Dass das schweizerisch-französische Trio also mehr auf dem Kasten haben muss, als manch ihrer Kollegen, lässt sich nicht nur vom Bandnamen ableiten, sondern auch von den Songtiteln, die in unterschiedlichen Sprachen verfasst sind, während die Songs selber sich des allgemein verständlichen Englischs bedienen. Schon ihr Debüt "Hochmut kommt vor dem Fall" besitzt Nummern mit so kruden Beschriftungen wie "Hunde sind an der Leine zu führen" oder "Poddanie Bezwarunkowe".

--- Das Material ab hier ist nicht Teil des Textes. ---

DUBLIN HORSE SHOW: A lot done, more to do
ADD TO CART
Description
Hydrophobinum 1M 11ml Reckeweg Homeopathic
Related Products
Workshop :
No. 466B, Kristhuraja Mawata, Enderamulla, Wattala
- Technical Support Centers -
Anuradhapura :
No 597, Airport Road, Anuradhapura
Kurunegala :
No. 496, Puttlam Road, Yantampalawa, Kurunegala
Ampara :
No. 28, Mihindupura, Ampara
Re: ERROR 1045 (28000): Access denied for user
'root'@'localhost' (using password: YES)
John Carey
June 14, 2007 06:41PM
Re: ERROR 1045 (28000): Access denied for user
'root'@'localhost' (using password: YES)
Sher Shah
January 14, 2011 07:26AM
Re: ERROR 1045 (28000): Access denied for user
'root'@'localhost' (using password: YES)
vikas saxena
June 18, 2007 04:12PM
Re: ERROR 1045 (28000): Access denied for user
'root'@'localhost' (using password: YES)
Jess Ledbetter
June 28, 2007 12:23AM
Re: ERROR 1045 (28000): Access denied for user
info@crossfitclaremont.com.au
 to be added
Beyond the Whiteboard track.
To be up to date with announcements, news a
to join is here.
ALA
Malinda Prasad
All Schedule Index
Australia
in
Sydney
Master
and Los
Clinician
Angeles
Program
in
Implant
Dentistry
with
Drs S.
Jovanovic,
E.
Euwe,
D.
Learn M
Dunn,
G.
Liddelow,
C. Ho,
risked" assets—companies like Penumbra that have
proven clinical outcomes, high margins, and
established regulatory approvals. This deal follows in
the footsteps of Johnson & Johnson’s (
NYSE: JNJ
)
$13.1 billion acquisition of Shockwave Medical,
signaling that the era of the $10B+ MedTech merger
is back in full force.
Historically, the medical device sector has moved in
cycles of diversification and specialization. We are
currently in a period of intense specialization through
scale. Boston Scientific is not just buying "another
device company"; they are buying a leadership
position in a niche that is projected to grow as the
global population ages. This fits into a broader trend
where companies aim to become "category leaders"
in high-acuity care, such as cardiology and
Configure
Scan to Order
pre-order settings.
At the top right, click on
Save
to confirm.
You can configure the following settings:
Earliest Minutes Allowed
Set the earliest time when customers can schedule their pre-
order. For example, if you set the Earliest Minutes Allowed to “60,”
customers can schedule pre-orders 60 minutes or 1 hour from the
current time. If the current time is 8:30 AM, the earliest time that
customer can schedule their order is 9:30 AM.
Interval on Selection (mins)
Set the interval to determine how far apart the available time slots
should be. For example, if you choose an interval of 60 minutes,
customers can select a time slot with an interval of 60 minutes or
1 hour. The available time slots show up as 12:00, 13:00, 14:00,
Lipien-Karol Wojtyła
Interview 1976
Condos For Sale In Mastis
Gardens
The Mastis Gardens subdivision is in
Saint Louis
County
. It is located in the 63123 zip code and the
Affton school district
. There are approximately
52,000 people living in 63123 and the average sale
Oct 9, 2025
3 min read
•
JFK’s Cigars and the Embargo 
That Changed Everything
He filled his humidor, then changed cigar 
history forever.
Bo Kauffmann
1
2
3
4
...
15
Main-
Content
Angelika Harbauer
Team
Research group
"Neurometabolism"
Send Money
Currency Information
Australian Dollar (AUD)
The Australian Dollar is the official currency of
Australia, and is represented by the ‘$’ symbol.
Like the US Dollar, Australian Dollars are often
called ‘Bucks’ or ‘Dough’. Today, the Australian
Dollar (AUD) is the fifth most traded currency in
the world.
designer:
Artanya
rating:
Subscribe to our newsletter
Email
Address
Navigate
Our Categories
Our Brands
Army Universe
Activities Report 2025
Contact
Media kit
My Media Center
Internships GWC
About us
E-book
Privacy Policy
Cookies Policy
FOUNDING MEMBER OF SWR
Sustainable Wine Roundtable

So enigmatisch die Songtitel, so transparent der Raskolnikov-Sound. Ätherisches Saitenspiel mit Schuhstarrer-Potenzial, prägnante Rhythmik, pointierte Elektronik und eine eindringliche Stimme, bei der in jeder Note ein "carpe diem" mitzuschwingen scheint. Diese Form des ätherisch aufgeladenen Post-Punk gab es schon einmal in ähnlicher Form.  Und zwar bei She Wants Revenge. Doch das amerikanische Duo hat Mitte der 00er Jahre schnell in den Sack geahuen, als nach einem überragenden Debüt nur noch ein mittelmäßiges zweites Album folgte - ehe sie sich 2011 mit ihrem müden Drittling "Valleyheart" musikalisch selbst zu Grabe getragen haben.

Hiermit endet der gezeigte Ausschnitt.